Plymouth Argyle kicked off the match at around 3 p.m. in front of 57,956 spectators. In the seventh minute, a header from a deep free-kick was flicked on by Taylor but his shot was saved, and soon after Carey's shot flew over the Wimbledon crossbar. Six minutes later, a Taylor shot was deflected out for a corner which was cleared to Reeves whose volley went wide of the Plymouth goal. In the 25th minute, Kelvin Mellor almost scored an own goal after deflecting a Wimbledon cross but the ball went wide, and Plymouth cleared the subsequent corner. Five minutes before half-time, a long-range strike from Callum Kennedy was saved by Luke McCormick in the Plymouth goal. After a minute of injury time, the referee blew the whistle to bring the half to an end with the score goalless.

================

TASKS TO PERFORM.
A – Do these statements agree with the match report? (i) Plymouth Argyle took the kick-off. (ii) Kelvin Mellor scored an own goal in the 25th minute. (iii) The first half ended without a goal. Answer yes or no for each, and quote the text's deciding words.
B – Could you copy, word for word, everything in the match report from "Plymouth Argyle kicked" down to "the score goalless."?

EXTRACTED DATA.

================

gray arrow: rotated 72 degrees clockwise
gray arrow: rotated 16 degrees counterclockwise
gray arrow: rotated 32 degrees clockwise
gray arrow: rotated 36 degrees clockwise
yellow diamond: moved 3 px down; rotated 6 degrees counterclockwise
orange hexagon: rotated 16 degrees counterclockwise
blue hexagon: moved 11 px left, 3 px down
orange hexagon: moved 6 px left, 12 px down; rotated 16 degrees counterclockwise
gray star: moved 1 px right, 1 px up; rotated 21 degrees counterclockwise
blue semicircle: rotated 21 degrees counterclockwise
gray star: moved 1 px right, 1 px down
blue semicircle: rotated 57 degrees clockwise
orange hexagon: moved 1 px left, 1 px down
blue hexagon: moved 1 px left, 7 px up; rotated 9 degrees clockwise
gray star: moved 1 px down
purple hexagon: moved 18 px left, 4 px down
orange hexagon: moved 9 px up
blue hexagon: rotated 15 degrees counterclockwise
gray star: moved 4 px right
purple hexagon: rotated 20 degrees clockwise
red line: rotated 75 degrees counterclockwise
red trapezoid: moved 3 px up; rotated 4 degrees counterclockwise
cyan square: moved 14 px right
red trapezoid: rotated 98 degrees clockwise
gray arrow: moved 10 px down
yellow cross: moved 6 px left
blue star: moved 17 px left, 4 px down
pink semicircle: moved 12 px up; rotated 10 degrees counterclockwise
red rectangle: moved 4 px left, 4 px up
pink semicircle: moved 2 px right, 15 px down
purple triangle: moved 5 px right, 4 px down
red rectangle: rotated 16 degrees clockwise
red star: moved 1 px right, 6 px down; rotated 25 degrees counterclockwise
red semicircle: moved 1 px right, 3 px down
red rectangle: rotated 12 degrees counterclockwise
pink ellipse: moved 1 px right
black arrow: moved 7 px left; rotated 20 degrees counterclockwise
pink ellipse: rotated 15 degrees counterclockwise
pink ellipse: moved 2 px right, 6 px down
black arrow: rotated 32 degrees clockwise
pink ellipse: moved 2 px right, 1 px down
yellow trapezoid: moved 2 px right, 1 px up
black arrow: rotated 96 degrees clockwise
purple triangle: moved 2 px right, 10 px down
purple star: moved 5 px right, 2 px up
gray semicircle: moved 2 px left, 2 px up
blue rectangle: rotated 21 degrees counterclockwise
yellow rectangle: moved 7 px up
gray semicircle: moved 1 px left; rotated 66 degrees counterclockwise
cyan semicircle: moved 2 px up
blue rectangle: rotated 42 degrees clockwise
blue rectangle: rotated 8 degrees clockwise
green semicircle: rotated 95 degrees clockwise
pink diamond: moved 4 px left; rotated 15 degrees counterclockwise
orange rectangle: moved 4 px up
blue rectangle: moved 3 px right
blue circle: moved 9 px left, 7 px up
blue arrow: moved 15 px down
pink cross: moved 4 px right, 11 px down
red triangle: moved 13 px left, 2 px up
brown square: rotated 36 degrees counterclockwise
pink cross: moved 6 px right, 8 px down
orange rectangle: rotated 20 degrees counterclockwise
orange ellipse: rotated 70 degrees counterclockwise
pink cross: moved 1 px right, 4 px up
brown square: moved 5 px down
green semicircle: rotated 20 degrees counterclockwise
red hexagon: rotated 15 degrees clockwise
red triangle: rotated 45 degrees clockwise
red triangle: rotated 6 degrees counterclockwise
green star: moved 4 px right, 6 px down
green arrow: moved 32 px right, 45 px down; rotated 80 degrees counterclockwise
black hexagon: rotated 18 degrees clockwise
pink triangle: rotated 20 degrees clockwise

================

RESULTS FOR EACH TASK.
A –
(i) Yes: "Plymouth Argyle kicked off the match at around 3 p.m."
(ii) No: "Kelvin Mellor almost scored an own goal after deflecting a Wimbledon cross but the ball went wide"
(iii) Yes: "the referee blew the whistle to bring the half to an end with the score goalless"

B –
Plymouth Argyle kicked off the match at around 3 p.m. in front of 57,956 spectators. In the seventh minute, a header from a deep free-kick was flicked on by Taylor but his shot was saved, and soon after Carey's shot flew over the Wimbledon crossbar. Six minutes later, a Taylor shot was deflected out for a corner which was cleared to Reeves whose volley went wide of the Plymouth goal. In the 25th minute, Kelvin Mellor almost scored an own goal after deflecting a Wimbledon cross but the ball went wide, and Plymouth cleared the subsequent corner. Five minutes before half-time, a long-range strike from Callum Kennedy was saved by Luke McCormick in the Plymouth goal. After a minute of injury time, the referee blew the whistle to bring the half to an end with the score goalless.